Wagamama warns that a growing supply chain crisis could lead to higher food prices as it struggles to hire a chef to fill one-fifth of the restaurant’s vacancies.
This happens when the hospitality sector fights supply chain problems and the “worst case” of labor shortages amid rising demand after the coronavirus is lifted.
Wagamama’s recently appointed CEO, Thomas Hier, said he was struggling to fill the vacancies of about 30 chefs out of the chain’s 147 UK sites.
Brexit is affecting the number of European workers looking for jobs in the UK, as logistics companies rely on wage increases and sudden cash bonuses to fill the shortage of lorries and delivery drivers He said he blamed fierce competition in the recruitment market.
Hire told PA News Agency: “Especially the EU workforce has declined, but another is the intensification of competition with logistics and delivery companies, which are suffering from increased vacancies.”
According to the company’s boss, the hiring struggle arose as the demand for workers across the hospitality sector surged due to the rapid growth of the business following the deregulation of the coronavirus and the increased stay of British people.
He said August, which is usually a quiet month, saw sales comparable to the peak trading levels commonly seen in the fall.
“This is a worst-case situation that is higher than normal demand, with mixed supply chain challenges and a shortage of logistics staff,” Heier said.

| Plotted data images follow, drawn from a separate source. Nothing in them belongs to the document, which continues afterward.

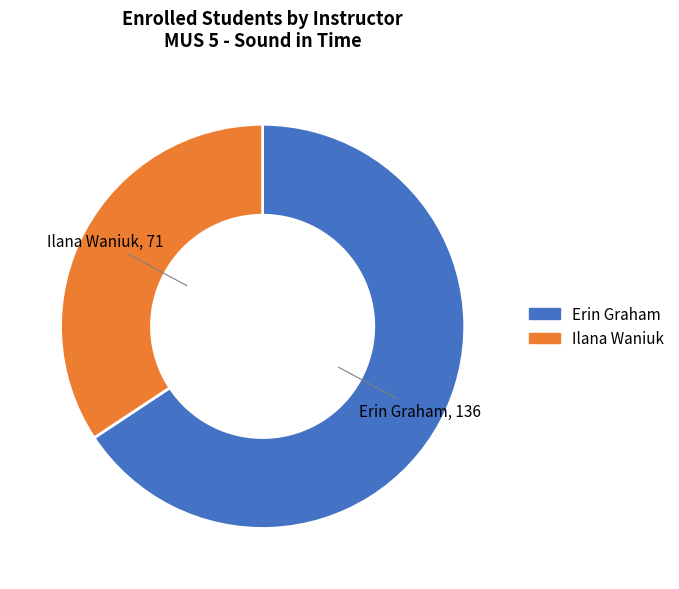

What is the largest slice in the pie chart?

Erin Graham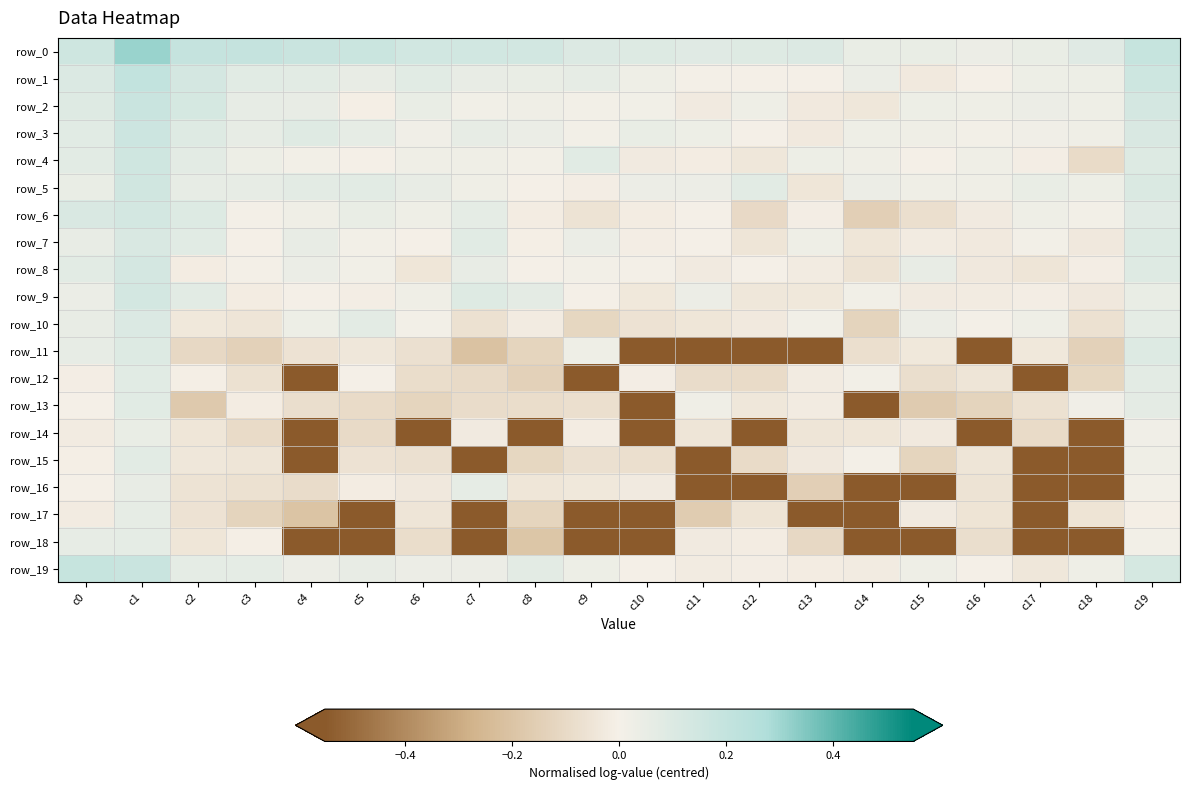

What is the maximum value shown in the chart?

0.3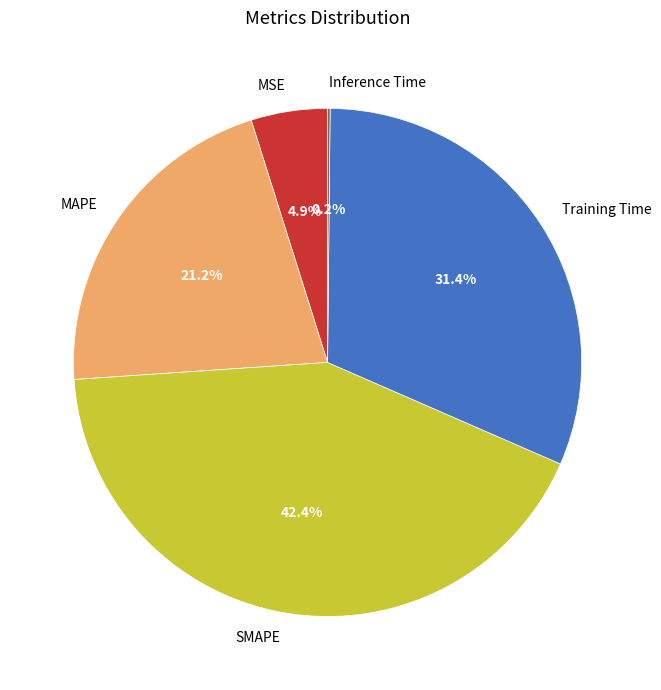

What portion of the pie excludes Training Time?

68.6%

He said the pan-Asian chain isn’t desperately short of chefs and ingredients, but feels the same pressure as many of its rivals.

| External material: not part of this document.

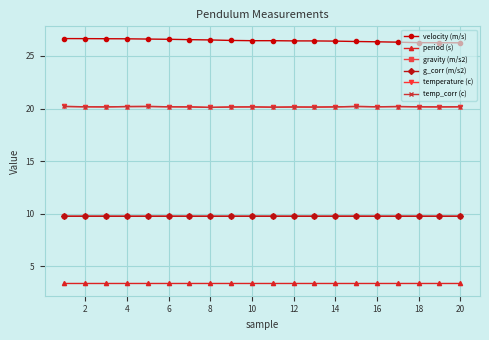

Does the chart have visible grid lines?

Yes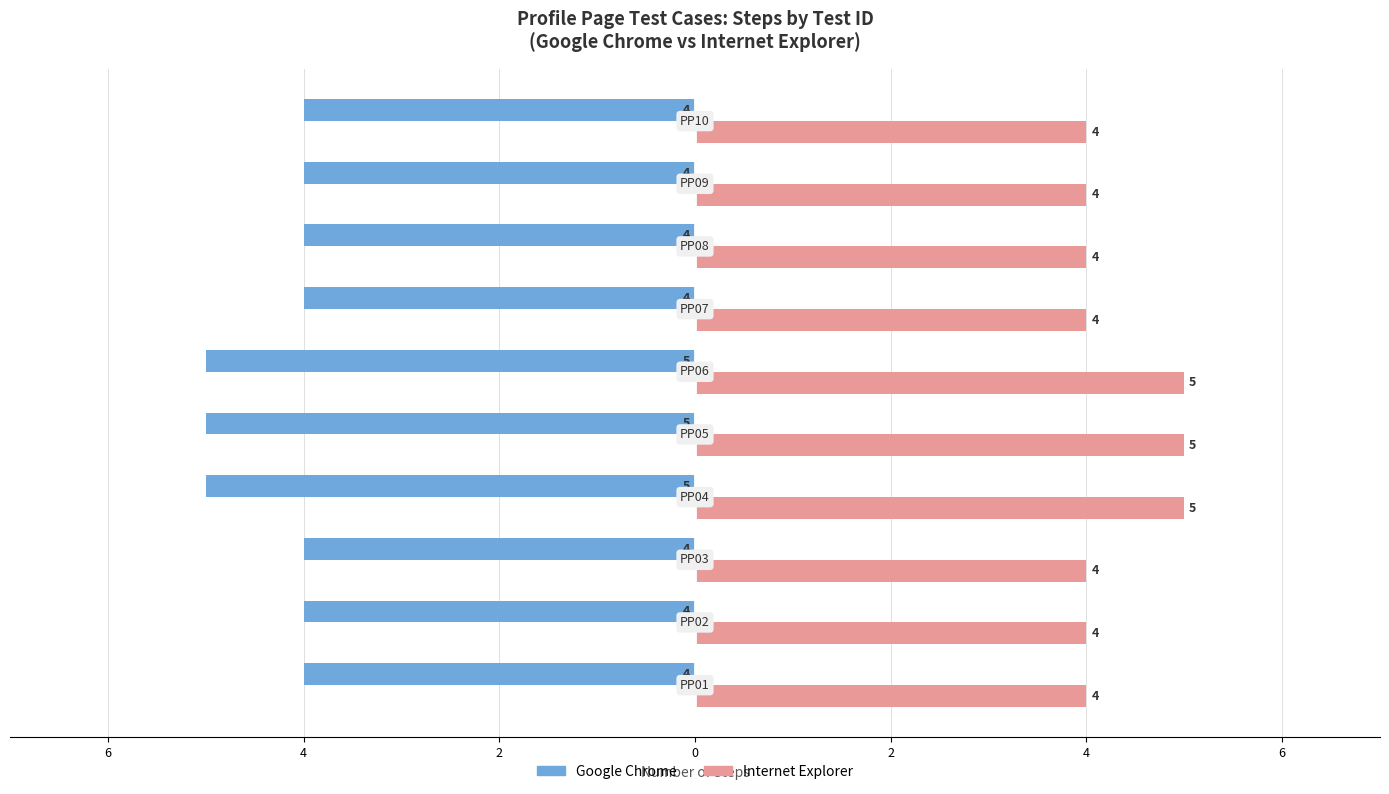

What is the value of the Internet Explorer bar at the 9th from the left?

4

He also warned that pressure could lead to higher food prices as the supply chain crisis heightened.
“I don’t think we or anyone else is out of the water yet,” he said.

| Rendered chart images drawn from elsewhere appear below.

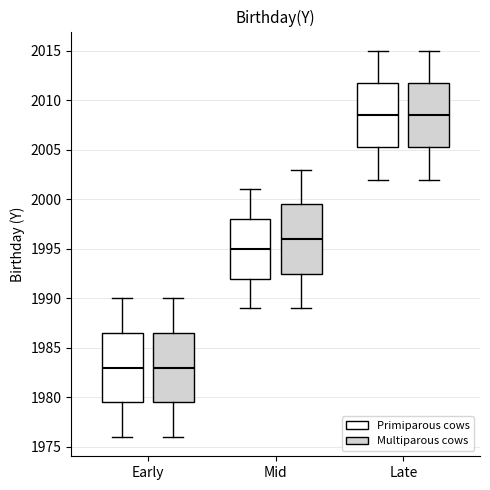

Where is the upper edge of the box for Early (Multiparous cows) on the y-axis? The values are not printed on the chart, so give them approximately, as read against the axis.

1986.5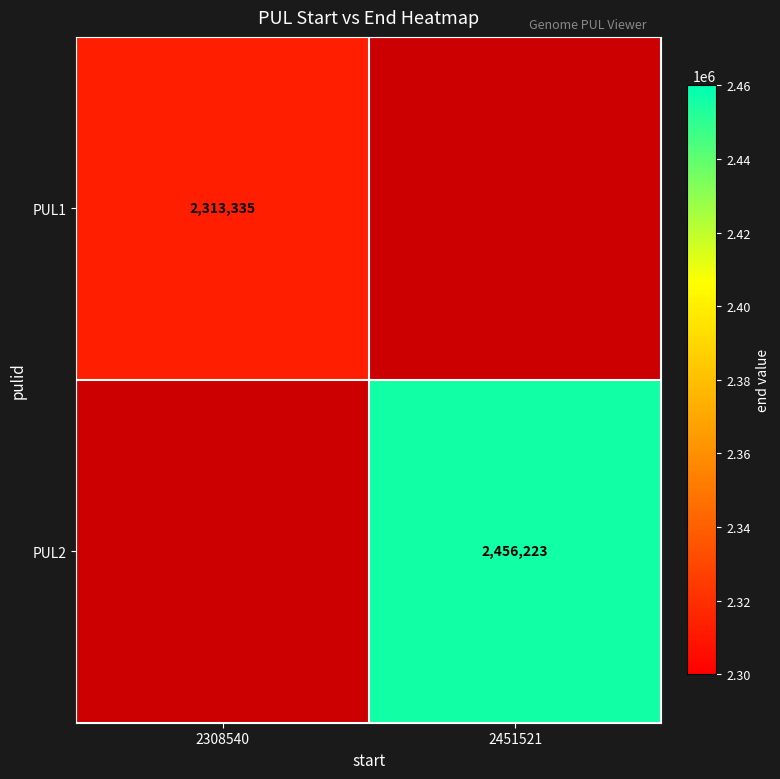

True or false: PUL1 has a value of 1525559.4 at 2308540.

False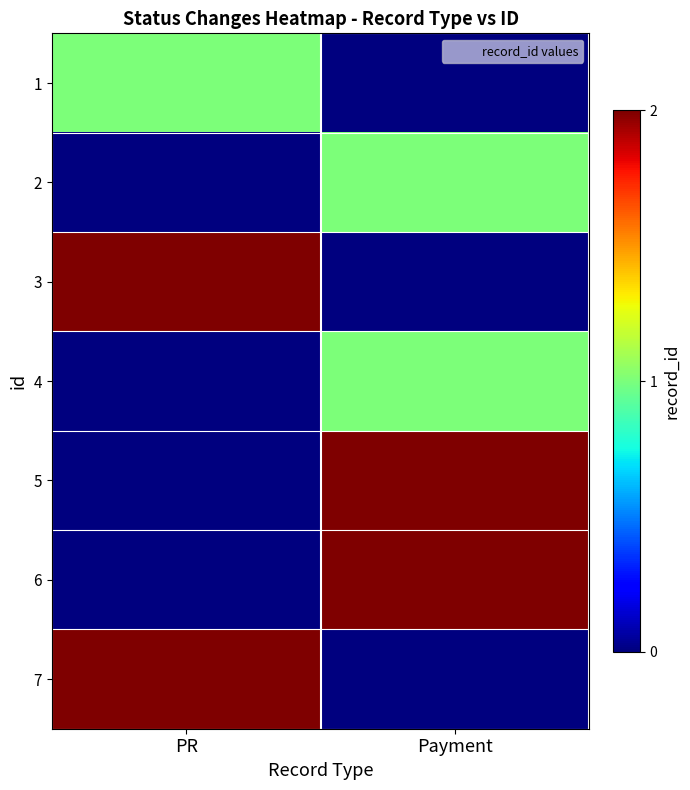

Reading left to right, transcribe all the data shown in this chart.

1: PR=1	Payment=0
2: PR=0	Payment=1
3: PR=2	Payment=0
4: PR=0	Payment=1
5: PR=0	Payment=2
6: PR=0	Payment=2
7: PR=2	Payment=0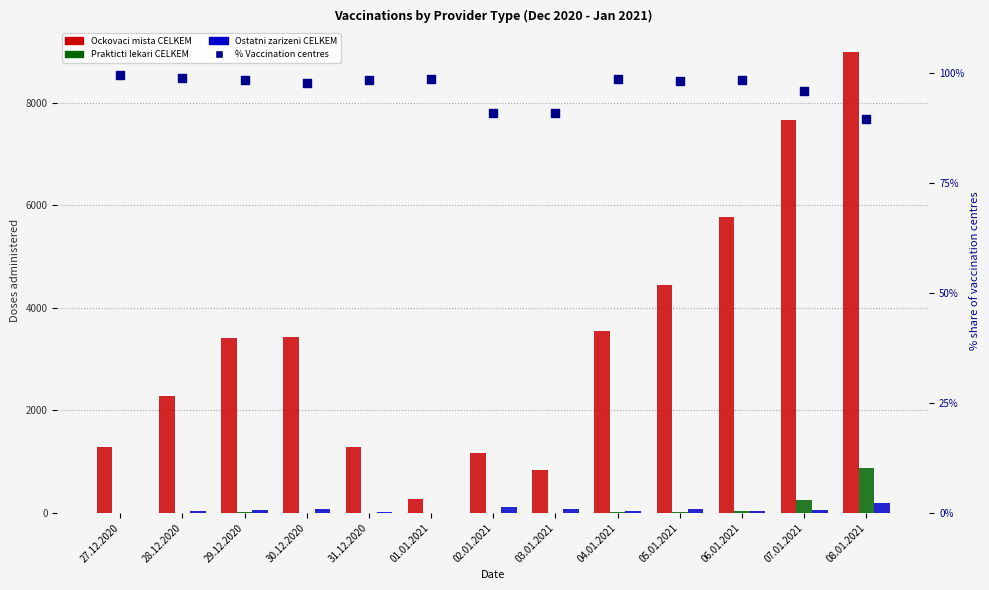

Is the value of % Vaccination centres at 29.12.2020 greater than the value of Prakticti lekari CELKEM at 08.01.2021?

No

Due to a shortage of truck drivers, big companies such as Tesco and Asda are offering new hires a £ 1,000 start-up bonus, and Amazon is “ We also offer “Golden Hello”.
According to the Recruitment & Employment Confederation (REC), the surge in demand for workers has led to 193,000 new classified ads in the week leading up to August 29th.
Selfish comments came when the group launched a “Plant Pledge” campaign, encouraging diners to eat more vegan food and reduce meat and dairy products to help the environment.
As part of a previously announced initiative, we have confirmed that 50% of our menus are meat-free for the first time since October 6th.
The company also outlined plans to expand its presence in the UK, aiming for an additional 40 sites over the next five years, including delivery kitchens.